Apart from the pictures, every entry should be reproduced exactly.

(EXERCISE MATERIAL Opens)

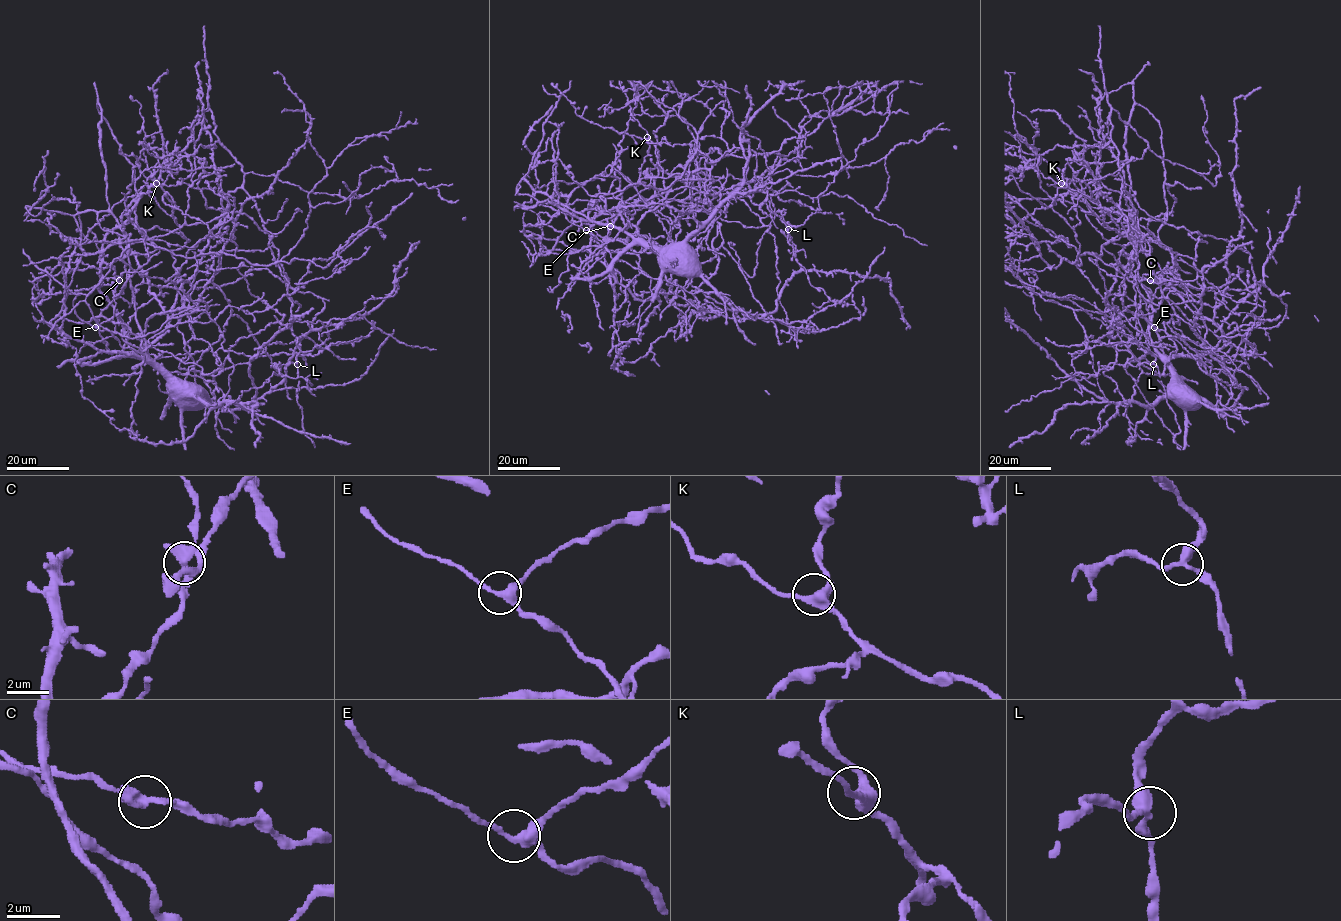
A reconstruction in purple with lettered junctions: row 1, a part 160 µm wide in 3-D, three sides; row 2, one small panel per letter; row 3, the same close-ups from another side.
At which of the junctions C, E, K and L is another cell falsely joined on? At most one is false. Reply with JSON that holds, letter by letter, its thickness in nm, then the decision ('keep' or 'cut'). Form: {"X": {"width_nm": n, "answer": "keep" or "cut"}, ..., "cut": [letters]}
{"C": {"width_nm": 360, "answer": "keep"}, "E": {"width_nm": 320, "answer": "keep"}, "K": {"width_nm": 380, "answer": "keep"}, "L": {"width_nm": 320, "answer": "keep"}, "cut": []}

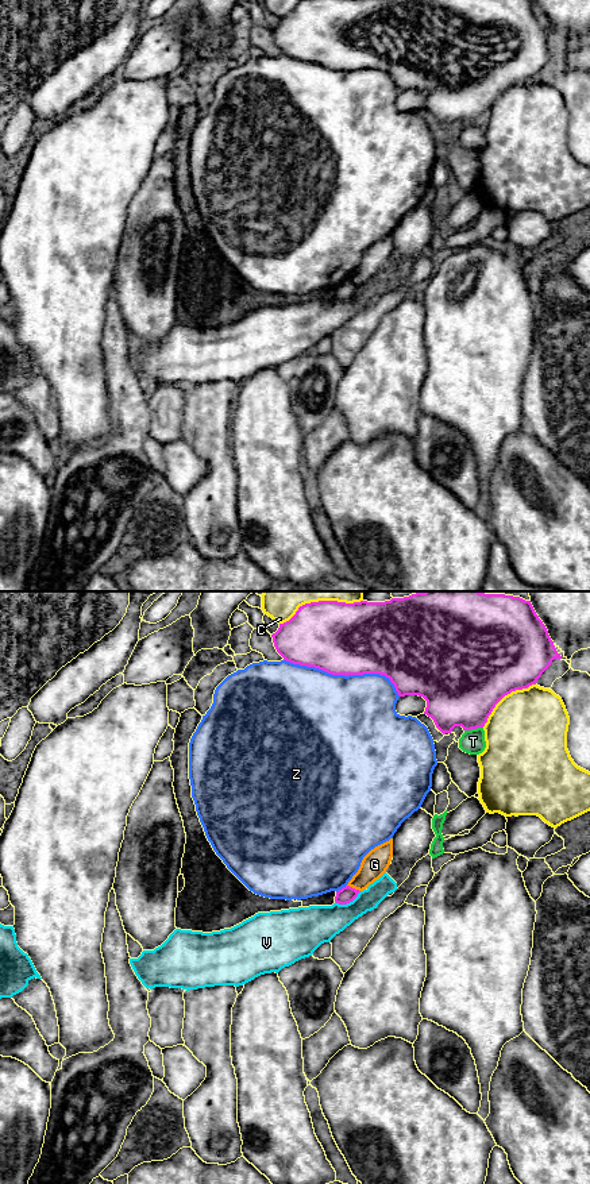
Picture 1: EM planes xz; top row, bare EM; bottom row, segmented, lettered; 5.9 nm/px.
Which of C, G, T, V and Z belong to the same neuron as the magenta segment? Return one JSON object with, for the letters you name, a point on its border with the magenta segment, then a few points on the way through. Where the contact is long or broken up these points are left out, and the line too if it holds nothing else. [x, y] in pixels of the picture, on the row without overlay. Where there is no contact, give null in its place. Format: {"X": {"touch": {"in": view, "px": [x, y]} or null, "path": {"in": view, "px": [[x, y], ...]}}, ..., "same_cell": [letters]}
{"same_cell": []}

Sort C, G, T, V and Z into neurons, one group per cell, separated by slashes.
C / G / T / V / Z

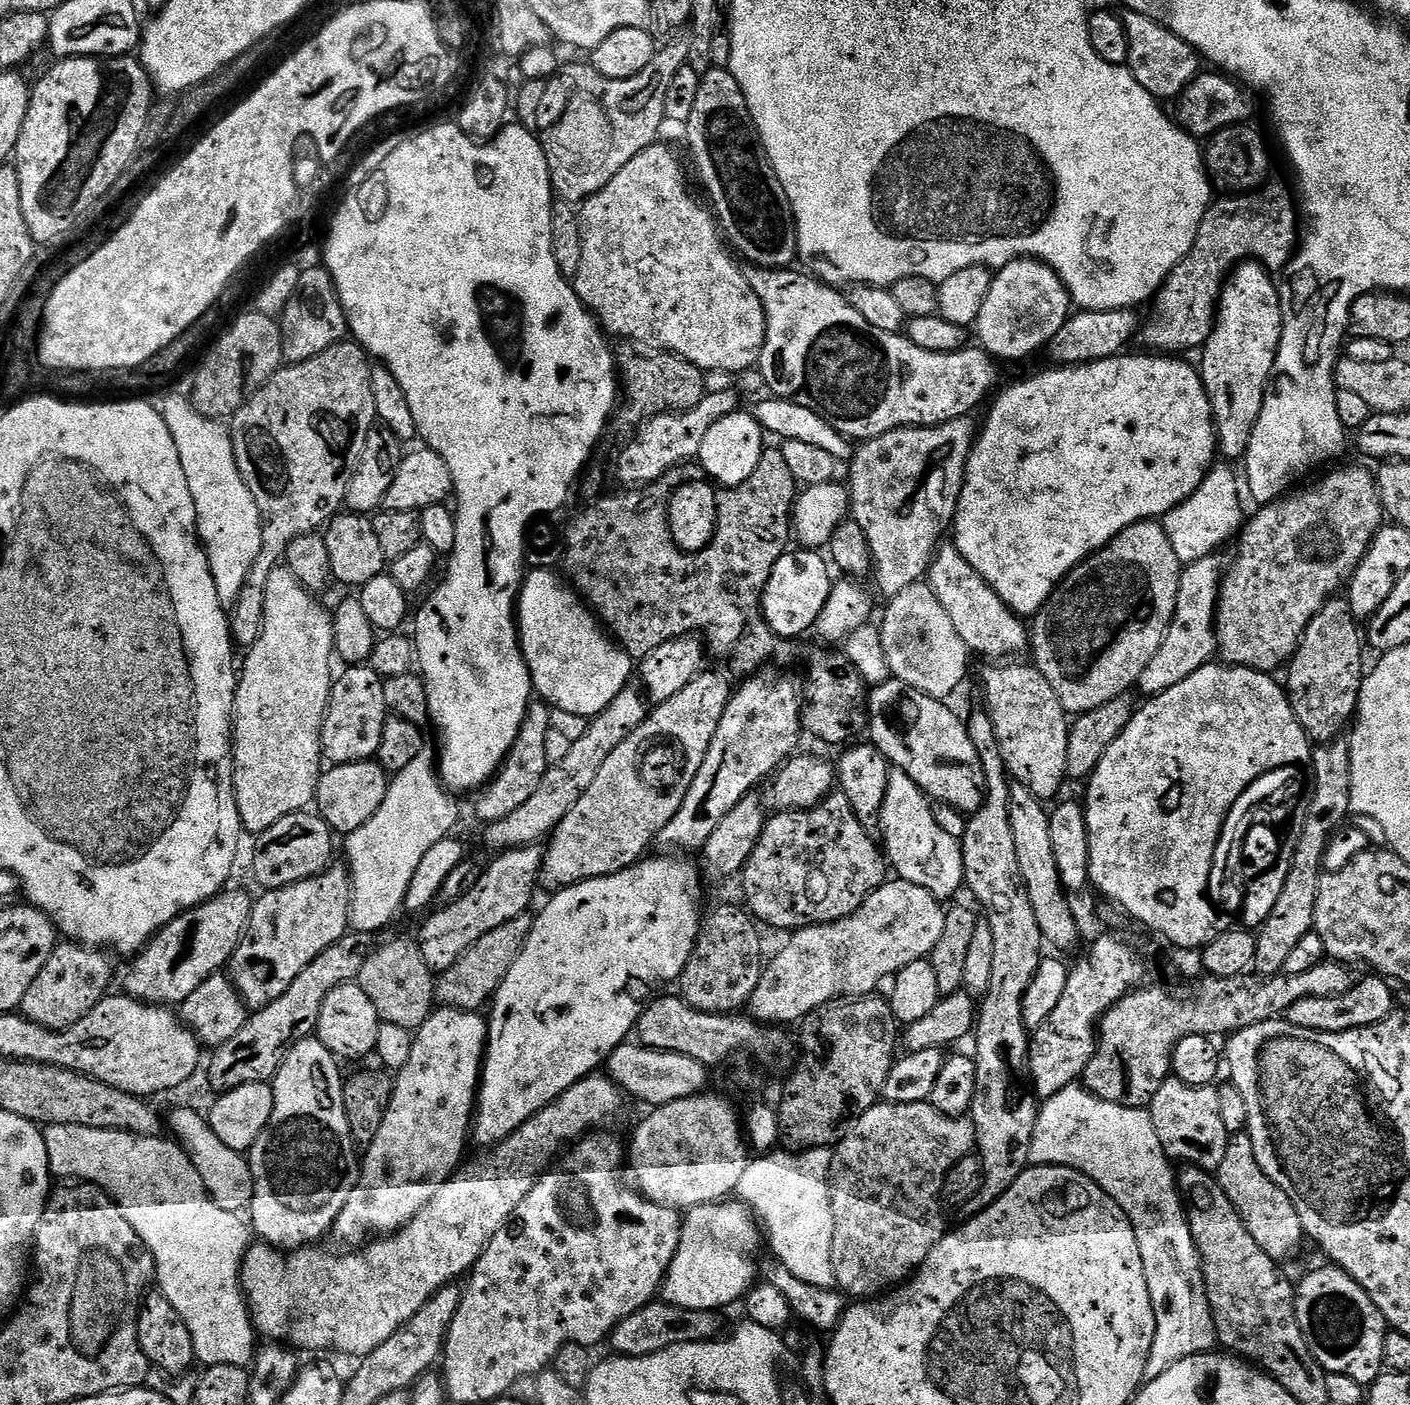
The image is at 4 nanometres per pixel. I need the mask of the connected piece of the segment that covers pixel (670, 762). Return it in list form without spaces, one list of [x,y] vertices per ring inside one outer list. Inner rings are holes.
[[[704,670],[678,694],[668,701],[657,703],[649,711],[647,719],[617,746],[610,758],[606,758],[602,770],[598,770],[598,778],[590,782],[586,794],[578,798],[570,814],[566,814],[566,818],[553,828],[547,841],[548,848],[543,849],[544,865],[540,868],[538,881],[543,891],[545,888],[548,894],[555,894],[584,880],[618,874],[632,867],[647,853],[644,851],[652,843],[657,843],[660,831],[670,818],[674,818],[674,814],[678,814],[686,798],[686,790],[690,790],[698,770],[702,770],[706,750],[710,750],[712,736],[718,730],[718,722],[726,706],[732,701],[733,691],[734,683],[726,673]]]

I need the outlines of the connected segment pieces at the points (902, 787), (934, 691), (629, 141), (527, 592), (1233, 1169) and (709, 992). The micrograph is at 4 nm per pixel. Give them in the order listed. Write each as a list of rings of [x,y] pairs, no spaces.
[[[899,770],[889,771],[886,798],[880,811],[880,828],[884,832],[882,848],[886,859],[899,879],[922,886],[922,890],[944,902],[947,896],[965,887],[964,855],[960,849],[961,841],[938,826],[933,809],[929,797],[907,774]]]
[[[917,582],[906,586],[897,596],[887,601],[888,609],[884,612],[884,621],[878,624],[882,638],[882,650],[886,654],[888,671],[895,679],[900,680],[905,688],[913,688],[927,696],[944,702],[955,693],[957,686],[965,683],[964,675],[968,672],[970,651],[966,642],[958,636],[950,617],[938,602],[934,590],[927,582]]]
[[[684,34],[669,39],[663,46],[657,47],[654,58],[646,70],[634,74],[634,78],[625,80],[608,80],[605,76],[599,76],[590,66],[585,67],[585,80],[581,82],[580,89],[568,100],[564,113],[548,128],[548,133],[542,136],[548,173],[552,179],[552,191],[557,197],[564,200],[576,200],[583,202],[595,192],[600,192],[630,162],[630,158],[637,156],[643,148],[649,148],[657,143],[660,127],[666,124],[664,104],[668,101],[668,87],[672,79],[678,75],[689,63],[688,55],[694,52],[694,44],[684,37]]]
[[[532,570],[523,577],[522,587],[518,593],[520,649],[524,651],[524,661],[532,675],[533,689],[541,701],[547,702],[553,709],[561,708],[568,716],[595,718],[608,709],[610,702],[618,698],[621,690],[629,687],[631,680],[628,679],[634,676],[634,660],[605,631],[601,621],[593,615],[587,603],[554,573],[552,570]]]
[[[1247,1131],[1229,1135],[1226,1154],[1222,1158],[1222,1166],[1218,1169],[1218,1183],[1230,1198],[1232,1205],[1236,1207],[1246,1230],[1250,1230],[1250,1238],[1254,1238],[1254,1242],[1258,1242],[1258,1246],[1262,1246],[1262,1250],[1266,1250],[1266,1254],[1270,1254],[1272,1260],[1283,1262],[1287,1256],[1292,1256],[1299,1250],[1300,1243],[1305,1243],[1302,1218],[1298,1218],[1298,1210],[1294,1210],[1294,1202],[1290,1202],[1287,1194],[1278,1186],[1274,1186],[1274,1182],[1266,1178],[1262,1166],[1258,1166],[1258,1158],[1254,1158],[1254,1146]]]
[[[724,904],[703,921],[696,948],[678,981],[679,995],[699,1012],[732,1014],[743,1009],[760,981],[760,932],[757,921],[747,911]]]

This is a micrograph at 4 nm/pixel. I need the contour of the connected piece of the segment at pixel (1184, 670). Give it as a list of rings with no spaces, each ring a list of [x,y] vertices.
[[[1220,554],[1202,558],[1181,571],[1178,602],[1172,624],[1164,635],[1164,644],[1158,654],[1154,654],[1150,666],[1146,666],[1140,675],[1138,688],[1145,692],[1145,697],[1152,698],[1170,690],[1170,686],[1178,686],[1178,682],[1188,680],[1190,674],[1203,668],[1217,655],[1216,609],[1220,602],[1220,586],[1225,572],[1226,563]]]

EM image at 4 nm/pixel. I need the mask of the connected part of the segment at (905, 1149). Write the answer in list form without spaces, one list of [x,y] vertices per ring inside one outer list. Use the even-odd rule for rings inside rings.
[[[877,1102],[870,1110],[866,1110],[866,1114],[862,1114],[856,1120],[856,1125],[849,1130],[846,1134],[846,1138],[841,1142],[841,1144],[836,1145],[832,1153],[832,1175],[830,1177],[830,1183],[832,1186],[832,1209],[834,1210],[834,1250],[832,1251],[832,1265],[834,1266],[834,1278],[836,1279],[835,1287],[839,1289],[841,1293],[847,1294],[852,1298],[876,1298],[881,1294],[887,1293],[889,1290],[895,1289],[897,1286],[903,1285],[905,1281],[909,1279],[915,1273],[916,1269],[924,1263],[924,1260],[930,1254],[930,1250],[934,1250],[934,1246],[938,1246],[938,1242],[946,1234],[946,1227],[944,1228],[944,1216],[940,1213],[940,1200],[942,1204],[942,1197],[944,1196],[944,1184],[948,1181],[948,1175],[950,1170],[955,1164],[959,1162],[962,1158],[973,1155],[976,1146],[976,1127],[971,1124],[967,1119],[960,1118],[955,1122],[940,1122],[944,1124],[928,1124],[928,1112],[930,1113],[930,1108],[927,1103],[923,1104],[890,1104],[887,1102]]]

(EXERCISE MATERIAL Closes)

**SOLUTION TO THIS TASK:**
A reconstruction in purple with lettered junctions: row 1, a part 160 µm wide in 3-D, three sides; row 2, one small panel per letter; row 3, the same close-ups from another side.
At which of the junctions C, E, K and L is another cell falsely joined on? At most one is false. Reply with JSON that holds, letter by letter, its thickness in nm, then the decision ('keep' or 'cut'). Form: {"X": {"width_nm": n, "answer": "keep" or "cut"}, ..., "cut": [letters]}
{"C": {"width_nm": 360, "answer": "keep"}, "E": {"width_nm": 320, "answer": "keep"}, "K": {"width_nm": 380, "answer": "keep"}, "L": {"width_nm": 320, "answer": "keep"}, "cut": []}

Picture 1: EM planes xz; top row, bare EM; bottom row, segmented, lettered; 5.9 nm/px.
Which of C, G, T, V and Z belong to the same neuron as the magenta segment? Return one JSON object with, for the letters you name, a point on its border with the magenta segment, then a few points on the way through. Where the contact is long or broken up these points are left out, and the line too if it holds nothing else. [x, y] in pixels of the picture, on the row without overlay. Where there is no contact, give null in its place. Format: {"X": {"touch": {"in": view, "px": [x, y]} or null, "path": {"in": view, "px": [[x, y], ...]}}, ..., "same_cell": [letters]}
{"same_cell": []}

Sort C, G, T, V and Z into neurons, one group per cell, separated by slashes.
C / G / T / V / Z

The image is at 4 nanometres per pixel. I need the mask of the connected piece of the segment that covers pixel (670, 762). Return it in list form without spaces, one list of [x,y] vertices per ring inside one outer list. Inner rings are holes.
[[[704,670],[678,694],[668,701],[657,703],[649,711],[647,719],[617,746],[610,758],[606,758],[602,770],[598,770],[598,778],[590,782],[586,794],[578,798],[570,814],[566,814],[566,818],[553,828],[547,841],[548,848],[543,849],[544,865],[540,868],[538,881],[543,891],[545,888],[548,894],[555,894],[584,880],[618,874],[632,867],[647,853],[644,851],[652,843],[657,843],[660,831],[670,818],[674,818],[674,814],[678,814],[686,798],[686,790],[690,790],[698,770],[702,770],[706,750],[710,750],[712,736],[718,730],[718,722],[726,706],[732,701],[733,691],[734,683],[726,673]]]

I need the outlines of the connected segment pieces at the points (902, 787), (934, 691), (629, 141), (527, 592), (1233, 1169) and (709, 992). The micrograph is at 4 nm per pixel. Give them in the order listed. Write each as a list of rings of [x,y] pairs, no spaces.
[[[899,770],[889,771],[886,798],[880,811],[880,828],[884,832],[882,848],[886,859],[899,879],[922,886],[922,890],[944,902],[947,896],[965,887],[964,855],[960,849],[961,841],[938,826],[933,809],[929,797],[907,774]]]
[[[917,582],[906,586],[897,596],[887,601],[888,609],[884,612],[884,621],[878,624],[882,638],[882,650],[886,654],[888,671],[895,679],[900,680],[905,688],[913,688],[927,696],[944,702],[955,693],[957,686],[965,683],[964,675],[968,672],[970,651],[966,642],[958,636],[950,617],[938,602],[934,590],[927,582]]]
[[[684,34],[669,39],[663,46],[657,47],[654,58],[646,70],[634,74],[634,78],[625,80],[608,80],[605,76],[599,76],[590,66],[585,67],[585,80],[581,82],[580,89],[568,100],[564,113],[548,128],[548,133],[542,136],[548,173],[552,179],[552,191],[557,197],[564,200],[576,200],[583,202],[595,192],[600,192],[630,162],[630,158],[637,156],[643,148],[649,148],[657,143],[660,127],[666,124],[664,104],[668,101],[668,87],[672,79],[678,75],[689,63],[688,55],[694,52],[694,44],[684,37]]]
[[[532,570],[523,577],[522,587],[518,593],[520,649],[524,651],[524,661],[532,675],[533,689],[541,701],[547,702],[553,709],[561,708],[568,716],[595,718],[608,709],[610,702],[618,698],[621,690],[629,687],[631,680],[628,679],[634,676],[634,660],[605,631],[601,621],[593,615],[587,603],[554,573],[552,570]]]
[[[1247,1131],[1229,1135],[1226,1154],[1222,1158],[1222,1166],[1218,1169],[1218,1183],[1230,1198],[1232,1205],[1236,1207],[1246,1230],[1250,1230],[1250,1238],[1254,1238],[1254,1242],[1258,1242],[1258,1246],[1262,1246],[1262,1250],[1266,1250],[1266,1254],[1270,1254],[1272,1260],[1283,1262],[1287,1256],[1292,1256],[1299,1250],[1300,1243],[1305,1243],[1302,1218],[1298,1218],[1298,1210],[1294,1210],[1294,1202],[1290,1202],[1287,1194],[1278,1186],[1274,1186],[1274,1182],[1266,1178],[1262,1166],[1258,1166],[1258,1158],[1254,1158],[1254,1146]]]
[[[724,904],[703,921],[696,948],[678,981],[679,995],[699,1012],[732,1014],[743,1009],[760,981],[760,932],[757,921],[747,911]]]

This is a micrograph at 4 nm/pixel. I need the contour of the connected piece of the segment at pixel (1184, 670). Give it as a list of rings with no spaces, each ring a list of [x,y] vertices.
[[[1220,554],[1202,558],[1181,571],[1178,602],[1172,624],[1164,635],[1164,644],[1158,654],[1154,654],[1150,666],[1146,666],[1140,675],[1138,688],[1145,692],[1145,697],[1152,698],[1170,690],[1170,686],[1178,686],[1178,682],[1188,680],[1190,674],[1203,668],[1217,655],[1216,609],[1220,602],[1220,586],[1225,572],[1226,563]]]

EM image at 4 nm/pixel. I need the mask of the connected part of the segment at (905, 1149). Write the answer in list form without spaces, one list of [x,y] vertices per ring inside one outer list. Use the even-odd rule for rings inside rings.
[[[877,1102],[870,1110],[866,1110],[866,1114],[862,1114],[856,1120],[856,1125],[849,1130],[846,1134],[846,1138],[841,1142],[841,1144],[836,1145],[832,1153],[832,1175],[830,1177],[830,1183],[832,1186],[832,1209],[834,1210],[834,1250],[832,1251],[832,1265],[834,1266],[834,1278],[836,1279],[835,1287],[839,1289],[841,1293],[847,1294],[852,1298],[876,1298],[881,1294],[887,1293],[889,1290],[895,1289],[897,1286],[903,1285],[905,1281],[909,1279],[915,1273],[916,1269],[924,1263],[924,1260],[930,1254],[930,1250],[934,1250],[934,1246],[938,1246],[938,1242],[946,1234],[946,1227],[944,1228],[944,1216],[940,1213],[940,1200],[942,1204],[942,1197],[944,1196],[944,1184],[948,1181],[948,1175],[950,1170],[955,1164],[959,1162],[962,1158],[973,1155],[976,1146],[976,1127],[971,1124],[967,1119],[960,1118],[955,1122],[940,1122],[944,1124],[928,1124],[928,1112],[930,1113],[930,1108],[927,1103],[923,1104],[890,1104],[887,1102]]]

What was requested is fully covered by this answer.